When Dave, a founder of a web content management system, saw an opportunity to help tech startups in Atlanta, he didn’t think twice about emulating the YCombinator model—a highly acclaimed Silicon Valley accelerator program—and created a local accelerator that mimics its Bay Area counterpart. Mimicry can also turn into a cloning activity where entrepreneurs chase trending industries and replicate a wildly successful startup. The vast number of Groupon clones is testament to this. 

It is all about forward motion

It is all about forward motion

Entrepreneurship is fast-paced and all consuming. Many will tell you they rarely have time to reflect on what they’re actually learning and experiencing out there in the trenches; that forward motion almost always trumps reflection. Mryna, a commercial photographer in New York states it this way, “Well I tend to analyze in the moment and move forward. I don’t really sit down and reflect per se. I am also quite good at cutting loses and re-evaluating when I see something is not working. Reading about other past experiences, yes, its great to gain insight. For myself, I try to be more a ‘learner’ and ‘doer’ than reflecting.”
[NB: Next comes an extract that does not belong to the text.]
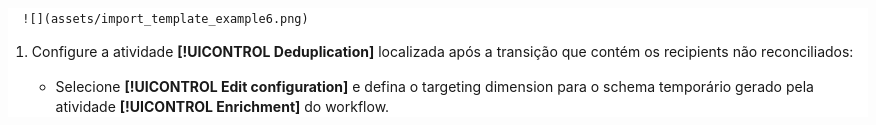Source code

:       ![](assets/import_template_example6.png)

1. Configure a atividade **[!UICONTROL Deduplication]** localizada após a transição que contém os recipients não reconciliados:

   * Selecione **[!UICONTROL Edit configuration]** e defina o targeting dimension para o schema temporário gerado pela atividade **[!UICONTROL Enrichment]** do workflow.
A number of entrepreneurs are turning to formal mentors and personal coaches to provide a mechanism for reflection. Steve, an Austin entrepreneur developing new LED lighting technologies and products, has weekly check-ins with an executive coach. In these sessions, Steve is held accountable to reflect on the past week, assess progress towards identified priorities, and plan for the upcoming week. The coach provides Steve the opportunity to actively reflect on his experiences in a productive manner. For Steve, these sessions are immensely valuable.

Importance of prior experience

Importance of prior experience


Bennett talks about gaining experience in other fields, and going to business school before starting his business.


Prior to founding his company, Mike studied physics and history of science, built a small development company, worked at Microsoft. He built up a real diversity of experiences that helped him to be a successful entrepreneur.


It was easy to start another business for Doug after falling into the serial entrepreneur "trap."

The majority of entrepreneurs in the study had built up a diverse set of experiences prior to becoming entrepreneurs. Not surprising. Entrepreneurs are the ultimate generalists, able to jump from business strategy to product development to fundraising to talent development to customer service. So it’s no wonder that individuals who have worked in a variety of different contexts and assumed a variety of different roles make strong entrepreneurs.

Take Seattle entrepreneur Mike, for example, who prior to founding a venture for developing civic software, studied science and history, built a small web development company, was a software developer, and worked at Microsoft in organizational and software strategy. By the time Mike was ready to hop on the entrepreneurship path he had already built up the experience and literally practiced in all the core areas of his venture.